── Extracted information

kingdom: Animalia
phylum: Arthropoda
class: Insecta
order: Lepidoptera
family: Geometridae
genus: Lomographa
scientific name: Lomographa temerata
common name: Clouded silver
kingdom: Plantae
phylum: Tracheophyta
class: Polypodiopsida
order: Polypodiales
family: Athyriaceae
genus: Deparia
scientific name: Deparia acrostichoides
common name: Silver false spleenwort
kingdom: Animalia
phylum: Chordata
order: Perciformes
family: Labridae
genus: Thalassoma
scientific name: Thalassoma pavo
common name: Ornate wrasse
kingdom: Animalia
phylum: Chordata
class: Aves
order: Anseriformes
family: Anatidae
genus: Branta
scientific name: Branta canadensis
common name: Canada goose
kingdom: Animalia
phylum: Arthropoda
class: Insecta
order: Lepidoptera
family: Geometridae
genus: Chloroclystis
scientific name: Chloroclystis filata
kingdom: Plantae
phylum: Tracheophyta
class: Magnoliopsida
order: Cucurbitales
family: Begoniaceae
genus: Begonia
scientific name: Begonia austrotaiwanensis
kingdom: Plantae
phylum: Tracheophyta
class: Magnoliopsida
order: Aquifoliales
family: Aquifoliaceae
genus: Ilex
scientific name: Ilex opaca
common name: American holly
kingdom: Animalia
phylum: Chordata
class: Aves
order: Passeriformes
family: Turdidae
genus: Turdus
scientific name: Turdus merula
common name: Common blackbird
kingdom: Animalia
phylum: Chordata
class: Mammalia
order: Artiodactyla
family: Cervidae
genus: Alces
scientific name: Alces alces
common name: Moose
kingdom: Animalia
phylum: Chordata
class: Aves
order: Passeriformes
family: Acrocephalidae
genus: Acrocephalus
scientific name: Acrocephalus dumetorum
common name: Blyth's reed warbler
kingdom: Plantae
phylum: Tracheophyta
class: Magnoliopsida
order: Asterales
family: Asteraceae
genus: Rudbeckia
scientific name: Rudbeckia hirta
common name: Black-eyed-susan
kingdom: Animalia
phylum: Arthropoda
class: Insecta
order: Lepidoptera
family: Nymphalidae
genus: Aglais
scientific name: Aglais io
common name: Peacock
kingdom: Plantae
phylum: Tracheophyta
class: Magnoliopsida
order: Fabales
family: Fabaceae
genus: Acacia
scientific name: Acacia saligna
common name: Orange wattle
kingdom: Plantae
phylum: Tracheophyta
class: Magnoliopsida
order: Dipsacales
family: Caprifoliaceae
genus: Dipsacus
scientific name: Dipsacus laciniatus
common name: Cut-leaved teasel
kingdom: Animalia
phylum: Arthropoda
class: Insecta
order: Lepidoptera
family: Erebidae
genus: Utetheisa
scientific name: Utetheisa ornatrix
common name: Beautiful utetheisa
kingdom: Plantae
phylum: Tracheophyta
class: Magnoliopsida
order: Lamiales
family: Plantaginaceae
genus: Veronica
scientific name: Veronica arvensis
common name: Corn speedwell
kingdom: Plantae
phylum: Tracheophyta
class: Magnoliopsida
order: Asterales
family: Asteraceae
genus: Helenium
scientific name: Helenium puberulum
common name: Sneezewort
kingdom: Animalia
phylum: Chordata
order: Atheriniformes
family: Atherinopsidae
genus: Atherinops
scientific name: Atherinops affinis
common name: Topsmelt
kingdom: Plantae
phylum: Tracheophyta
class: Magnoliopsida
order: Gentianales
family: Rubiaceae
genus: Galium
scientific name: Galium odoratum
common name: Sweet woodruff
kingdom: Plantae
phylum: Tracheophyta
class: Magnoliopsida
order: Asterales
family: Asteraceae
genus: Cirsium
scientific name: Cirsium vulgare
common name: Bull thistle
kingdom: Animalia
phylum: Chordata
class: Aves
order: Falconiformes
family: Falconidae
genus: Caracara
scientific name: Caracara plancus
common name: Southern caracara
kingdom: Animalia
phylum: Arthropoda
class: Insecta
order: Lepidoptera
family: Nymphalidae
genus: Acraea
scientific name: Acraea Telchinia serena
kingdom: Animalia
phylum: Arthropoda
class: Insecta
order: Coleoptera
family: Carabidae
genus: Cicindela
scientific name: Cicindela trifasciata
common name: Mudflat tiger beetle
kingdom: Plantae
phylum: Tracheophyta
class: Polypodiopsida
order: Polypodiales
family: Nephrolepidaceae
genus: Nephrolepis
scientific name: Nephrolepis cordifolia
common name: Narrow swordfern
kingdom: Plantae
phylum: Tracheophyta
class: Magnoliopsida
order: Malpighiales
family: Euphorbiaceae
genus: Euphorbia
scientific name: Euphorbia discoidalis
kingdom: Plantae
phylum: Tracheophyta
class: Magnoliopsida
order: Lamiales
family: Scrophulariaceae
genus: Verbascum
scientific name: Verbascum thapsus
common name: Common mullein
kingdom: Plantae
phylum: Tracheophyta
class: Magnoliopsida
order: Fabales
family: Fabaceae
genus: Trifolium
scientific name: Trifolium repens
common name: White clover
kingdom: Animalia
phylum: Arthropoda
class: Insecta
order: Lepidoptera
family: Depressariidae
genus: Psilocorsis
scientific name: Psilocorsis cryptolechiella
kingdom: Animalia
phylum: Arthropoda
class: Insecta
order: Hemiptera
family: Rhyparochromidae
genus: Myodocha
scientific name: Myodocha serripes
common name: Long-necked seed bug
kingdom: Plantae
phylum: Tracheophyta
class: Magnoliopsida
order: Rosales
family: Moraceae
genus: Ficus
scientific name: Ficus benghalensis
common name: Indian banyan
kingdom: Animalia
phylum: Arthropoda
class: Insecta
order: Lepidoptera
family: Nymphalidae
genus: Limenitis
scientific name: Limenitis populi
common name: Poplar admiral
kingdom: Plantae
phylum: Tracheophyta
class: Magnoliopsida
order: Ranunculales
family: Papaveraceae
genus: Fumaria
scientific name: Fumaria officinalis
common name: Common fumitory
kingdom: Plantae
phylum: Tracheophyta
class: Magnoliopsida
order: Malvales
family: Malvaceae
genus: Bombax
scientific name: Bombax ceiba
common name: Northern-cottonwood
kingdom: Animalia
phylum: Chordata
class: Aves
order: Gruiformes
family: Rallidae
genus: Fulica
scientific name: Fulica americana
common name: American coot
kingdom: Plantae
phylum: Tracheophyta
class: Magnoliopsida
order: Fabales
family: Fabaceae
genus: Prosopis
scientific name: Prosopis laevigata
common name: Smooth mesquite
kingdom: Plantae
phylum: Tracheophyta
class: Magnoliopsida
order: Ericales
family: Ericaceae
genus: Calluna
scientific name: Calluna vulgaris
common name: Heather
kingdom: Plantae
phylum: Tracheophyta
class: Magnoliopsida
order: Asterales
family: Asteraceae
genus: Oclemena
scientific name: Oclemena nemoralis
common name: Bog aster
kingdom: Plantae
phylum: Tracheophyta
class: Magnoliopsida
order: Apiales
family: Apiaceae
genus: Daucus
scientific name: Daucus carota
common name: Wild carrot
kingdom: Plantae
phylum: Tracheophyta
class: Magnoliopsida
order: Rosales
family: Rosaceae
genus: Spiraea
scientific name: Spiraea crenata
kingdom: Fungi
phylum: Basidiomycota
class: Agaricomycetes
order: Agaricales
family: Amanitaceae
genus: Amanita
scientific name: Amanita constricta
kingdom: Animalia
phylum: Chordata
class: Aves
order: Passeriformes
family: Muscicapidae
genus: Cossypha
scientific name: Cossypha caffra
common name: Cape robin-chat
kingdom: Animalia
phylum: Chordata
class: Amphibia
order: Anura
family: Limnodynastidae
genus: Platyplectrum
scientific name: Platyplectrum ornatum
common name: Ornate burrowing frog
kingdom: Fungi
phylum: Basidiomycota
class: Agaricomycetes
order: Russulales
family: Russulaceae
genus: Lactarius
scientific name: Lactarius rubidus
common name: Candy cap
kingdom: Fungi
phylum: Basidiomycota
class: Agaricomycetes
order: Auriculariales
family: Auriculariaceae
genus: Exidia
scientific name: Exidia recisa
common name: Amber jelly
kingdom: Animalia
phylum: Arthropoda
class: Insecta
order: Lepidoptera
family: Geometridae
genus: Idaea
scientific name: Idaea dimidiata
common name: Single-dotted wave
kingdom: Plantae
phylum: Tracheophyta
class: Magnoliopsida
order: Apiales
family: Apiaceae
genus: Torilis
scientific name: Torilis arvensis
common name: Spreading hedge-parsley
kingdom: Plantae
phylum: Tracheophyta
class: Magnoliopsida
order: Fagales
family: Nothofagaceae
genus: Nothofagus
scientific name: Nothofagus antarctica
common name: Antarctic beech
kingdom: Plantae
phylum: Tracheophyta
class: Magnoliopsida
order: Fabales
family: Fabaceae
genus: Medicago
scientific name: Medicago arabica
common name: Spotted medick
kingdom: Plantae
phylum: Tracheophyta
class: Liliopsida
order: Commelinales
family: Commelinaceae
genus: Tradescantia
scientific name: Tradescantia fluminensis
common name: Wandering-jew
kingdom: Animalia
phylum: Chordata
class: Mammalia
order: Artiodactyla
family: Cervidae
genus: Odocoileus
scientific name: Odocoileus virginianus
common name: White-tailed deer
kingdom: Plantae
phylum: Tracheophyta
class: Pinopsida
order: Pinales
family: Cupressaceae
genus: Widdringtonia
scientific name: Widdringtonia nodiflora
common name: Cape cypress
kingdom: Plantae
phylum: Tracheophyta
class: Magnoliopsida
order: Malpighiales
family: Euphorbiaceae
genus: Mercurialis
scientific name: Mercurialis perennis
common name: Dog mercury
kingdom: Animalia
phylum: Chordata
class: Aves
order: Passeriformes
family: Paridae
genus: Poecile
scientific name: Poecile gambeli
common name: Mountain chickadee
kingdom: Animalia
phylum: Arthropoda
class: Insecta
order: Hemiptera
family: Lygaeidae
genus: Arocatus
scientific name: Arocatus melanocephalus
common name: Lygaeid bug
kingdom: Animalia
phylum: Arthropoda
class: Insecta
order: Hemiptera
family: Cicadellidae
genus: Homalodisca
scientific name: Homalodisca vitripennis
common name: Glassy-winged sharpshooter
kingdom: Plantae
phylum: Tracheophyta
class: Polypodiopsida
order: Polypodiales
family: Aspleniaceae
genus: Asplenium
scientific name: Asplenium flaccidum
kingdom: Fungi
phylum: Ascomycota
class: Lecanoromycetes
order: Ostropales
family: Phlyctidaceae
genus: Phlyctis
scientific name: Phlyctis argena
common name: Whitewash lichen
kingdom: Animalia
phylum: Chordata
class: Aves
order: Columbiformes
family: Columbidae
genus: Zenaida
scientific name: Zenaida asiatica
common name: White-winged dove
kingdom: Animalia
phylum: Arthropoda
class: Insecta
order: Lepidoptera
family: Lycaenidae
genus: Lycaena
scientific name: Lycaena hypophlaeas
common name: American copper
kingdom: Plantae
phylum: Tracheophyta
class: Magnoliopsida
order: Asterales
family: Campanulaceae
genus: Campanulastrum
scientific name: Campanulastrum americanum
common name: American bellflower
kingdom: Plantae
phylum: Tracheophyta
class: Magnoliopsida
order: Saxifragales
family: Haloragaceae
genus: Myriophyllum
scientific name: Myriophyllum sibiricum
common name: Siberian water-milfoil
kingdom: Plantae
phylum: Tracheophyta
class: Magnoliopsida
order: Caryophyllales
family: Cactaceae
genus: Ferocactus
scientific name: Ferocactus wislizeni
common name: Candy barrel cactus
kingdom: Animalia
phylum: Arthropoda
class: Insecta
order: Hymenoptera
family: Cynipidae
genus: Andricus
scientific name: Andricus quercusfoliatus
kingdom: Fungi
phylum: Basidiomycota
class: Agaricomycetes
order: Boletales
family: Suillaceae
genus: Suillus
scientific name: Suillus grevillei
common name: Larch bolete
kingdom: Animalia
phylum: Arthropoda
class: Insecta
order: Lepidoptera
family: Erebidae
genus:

────

Exercise details: Could you copy out, word for word, everything from the line containing "scientific name: Tradescantia fluminensis" down to the line containing "family: Lycaenidae", including both of those lines?

Answer to the problem:
scientific name: Tradescantia fluminensis
common name: Wandering-jew
kingdom: Animalia
phylum: Chordata
class: Mammalia
order: Artiodactyla
family: Cervidae
genus: Odocoileus
scientific name: Odocoileus virginianus
common name: White-tailed deer
kingdom: Plantae
phylum: Tracheophyta
class: Pinopsida
order: Pinales
family: Cupressaceae
genus: Widdringtonia
scientific name: Widdringtonia nodiflora
common name: Cape cypress
kingdom: Plantae
phylum: Tracheophyta
class: Magnoliopsida
order: Malpighiales
family: Euphorbiaceae
genus: Mercurialis
scientific name: Mercurialis perennis
common name: Dog mercury
kingdom: Animalia
phylum: Chordata
class: Aves
order: Passeriformes
family: Paridae
genus: Poecile
scientific name: Poecile gambeli
common name: Mountain chickadee
kingdom: Animalia
phylum: Arthropoda
class: Insecta
order: Hemiptera
family: Lygaeidae
genus: Arocatus
scientific name: Arocatus melanocephalus
common name: Lygaeid bug
kingdom: Animalia
phylum: Arthropoda
class: Insecta
order: Hemiptera
family: Cicadellidae
genus: Homalodisca
scientific name: Homalodisca vitripennis
common name: Glassy-winged sharpshooter
kingdom: Plantae
phylum: Tracheophyta
class: Polypodiopsida
order: Polypodiales
family: Aspleniaceae
genus: Asplenium
scientific name: Asplenium flaccidum
kingdom: Fungi
phylum: Ascomycota
class: Lecanoromycetes
order: Ostropales
family: Phlyctidaceae
genus: Phlyctis
scientific name: Phlyctis argena
common name: Whitewash lichen
kingdom: Animalia
phylum: Chordata
class: Aves
order: Columbiformes
family: Columbidae
genus: Zenaida
scientific name: Zenaida asiatica
common name: White-winged dove
kingdom: Animalia
phylum: Arthropoda
class: Insecta
order: Lepidoptera
family: Lycaenidae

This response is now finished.